Work instruction A
Using the passage on crypto insurance, answer these:
(i) According to the CipherTrace report, how much was taken in scams and hacks during 2019?
(ii) Where is Binance based?
(iii) What is the full name of Binance's internal insurance?
Work instruction B
The passage on crypto insurance gives a list of traits to explain why hackers would target cryptos held in exchanges. Name every trait on that list.
Work instruction C
Resume the passage on crypto insurance, starting right after its final sentence.

Passage for review
[Start of Attachment]
A layer of insurance is only as strong as the industry it covers. And, if you've spent even an hour in the cryptocurrency industry, you'll know it's no Hercules.

Easy Targets

Centralized storage units make it worse. While Bitcoin was designed to be held in personal wallets, secure through private keys, the surge in trading has built the case for custody. Exchanges, in particular, have seen tremendous growth in 'crypto-on-site,' making them easy targets.

Cyber-criminals can pool resources to target a single address. Hacks and security breaches are a mainstay, with over $4.2 billion siphoned off in scams and hacks throughout 2019, according to a report by CipherTrace. There has been a change in the modus operandi of crypto-scams too. In 2018, when the coin-offering scene was hot, several fake projects propped up and invested heavily in marketing and promotion. They received millions in funding and made a run for it.

Once regulators and market participants caught up, the target was on exchanges' backs.

From Dublin to Seoul, 2019 saw over a dozen high-profile hacks. Even those as seemingly secure as Binance weren't safe. The Malta-based exchange was hacked in May, with hackers siphoning $40 million in Bitcoin.

Binance, however, did have insurance, internal albeit, called the secure asset fund for users or SAFU! as their customers exalt [complete with the exclamation].

Volatile, high-value, Internet-based, Internet-vulnerable, shifty compliance - it's easy to see why hackers would target cryptos in exchanges. But, the onus should be on protecting customers' funds, and if a breach takes place- 'making them whole.'

Look within

Even with the industry maturing at a steady pace, regulators easing their nerves, and institutions licking their lips, the surrounding infrastructure to legitimize cryptocurrencies is absent. One of the elements of this legitimacy would be insurance, but that isn't catching up, despite its need.
[End of Attachment]
Record extracts
[Start of Attachment]
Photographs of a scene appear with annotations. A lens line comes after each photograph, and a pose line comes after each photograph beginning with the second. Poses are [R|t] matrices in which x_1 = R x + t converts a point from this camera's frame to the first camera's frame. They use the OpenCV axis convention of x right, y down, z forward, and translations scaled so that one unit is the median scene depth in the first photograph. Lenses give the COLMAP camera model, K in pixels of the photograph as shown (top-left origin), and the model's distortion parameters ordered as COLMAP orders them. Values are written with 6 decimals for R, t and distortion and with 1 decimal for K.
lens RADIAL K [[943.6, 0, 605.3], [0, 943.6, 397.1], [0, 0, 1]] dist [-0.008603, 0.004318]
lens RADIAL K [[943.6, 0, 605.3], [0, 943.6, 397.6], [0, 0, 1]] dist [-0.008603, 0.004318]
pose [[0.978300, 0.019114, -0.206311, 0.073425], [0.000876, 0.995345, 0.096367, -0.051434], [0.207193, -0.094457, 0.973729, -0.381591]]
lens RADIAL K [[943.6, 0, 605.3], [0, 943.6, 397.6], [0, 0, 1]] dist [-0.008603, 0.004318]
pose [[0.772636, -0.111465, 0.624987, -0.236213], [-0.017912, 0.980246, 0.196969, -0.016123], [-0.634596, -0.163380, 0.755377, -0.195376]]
[End of Attachment]
[Start of Attachment]
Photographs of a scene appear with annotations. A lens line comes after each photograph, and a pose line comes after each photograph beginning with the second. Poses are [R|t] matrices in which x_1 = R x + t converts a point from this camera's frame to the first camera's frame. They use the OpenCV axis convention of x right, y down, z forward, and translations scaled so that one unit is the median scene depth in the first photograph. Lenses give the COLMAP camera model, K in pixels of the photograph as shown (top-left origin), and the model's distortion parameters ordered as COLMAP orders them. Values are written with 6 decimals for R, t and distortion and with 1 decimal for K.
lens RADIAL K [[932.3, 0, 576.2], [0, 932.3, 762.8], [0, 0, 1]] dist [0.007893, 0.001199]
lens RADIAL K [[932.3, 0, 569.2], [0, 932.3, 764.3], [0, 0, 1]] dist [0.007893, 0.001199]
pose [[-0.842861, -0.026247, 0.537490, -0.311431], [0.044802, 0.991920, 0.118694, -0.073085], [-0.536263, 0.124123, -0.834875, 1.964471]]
[End of Attachment]
Answer space A
(i) Over $4.2 billion.
(ii) Malta.
(iii) The secure asset fund for users (SAFU).

Answer space B
Volatile, high-value, Internet-based, Internet-vulnerable, shifty compliance

Answer space C
Only a handful of exchanges have an insurance fund to back their wallets. Binance, as previously stated, has SAFU which is an "emergency insurance fund." Created in July 2018, the fund backs the exchange's cold wallet,

"To protect the future interests of all users, Binance will create a Secure Asset Fund for Users (SAFU)....we will allocate 10% of all trading fees received into SAFU to offer protection to our users and their funds in extreme cases."

An internal fund does allow for flexibility, but also leads to a new set of questions. How is this fund allocated? Which cryptos are held? How is it stored? Similar questions would be asked of any insurer.

When AMBCrypto asked Binance the aforementioned questions, Jessica Lung, the Malta-based crypto-exchange's Global PR head only directed us to the attached tweet by CEO Changpeng Zhao.

[embed]https://twitter.com/cz_binance/status/1126005587353821184[/embed]

Mainstream Assurance

Insurance brings assurance. To be seen in the same length and breadth as any other well-defined asset class, insurance is necessary. "Necessary, but not there yet," is how James Putra, Director of Strategy at Tradestation Crypto, put it, in a conversation with AMBCrypto.

Institutions seem to agree. Three-quarters of asset managers believe that insurance will act as a catalyst to help crypto go mainstream, as per a survey by Greenwich Associates.

Hacks and uncertain regulations are the main foes holding these asset managers back, both of which can be addressed by insurance.

Another predicament is the "newness" or the fledgling nature of the crypto-industry, factors that open up further uncertainty, claimed Thomas Cain, Regional Director at AON, one of the leading insurance providers in the world.

While insurance is in institutional demand, supply is lacking; the crypto-insurance industry has more confusion than clarity. Broadly, the confusion surrounds the following questions.

Who should be insured? What should be insured? When should the insurance kick-in? How should the insurance be paid out? 

Who: Larger picture

For traditional financial services, insurance is necessary. It's also specific.

Insurance is placed on risk, or rather, what's most likely to be risked. For medical insurance, its health and for automobile insurance, its the car.

But for crypto, there's no one answer. There's a lack of specificity of victim party - exchange or customer.

Insurance companies insure assets i.e. coins of a notional [dollar] amount from any form of risk. The 'risks' here are most likely to be hacks or security breaches, but those are not the only risks.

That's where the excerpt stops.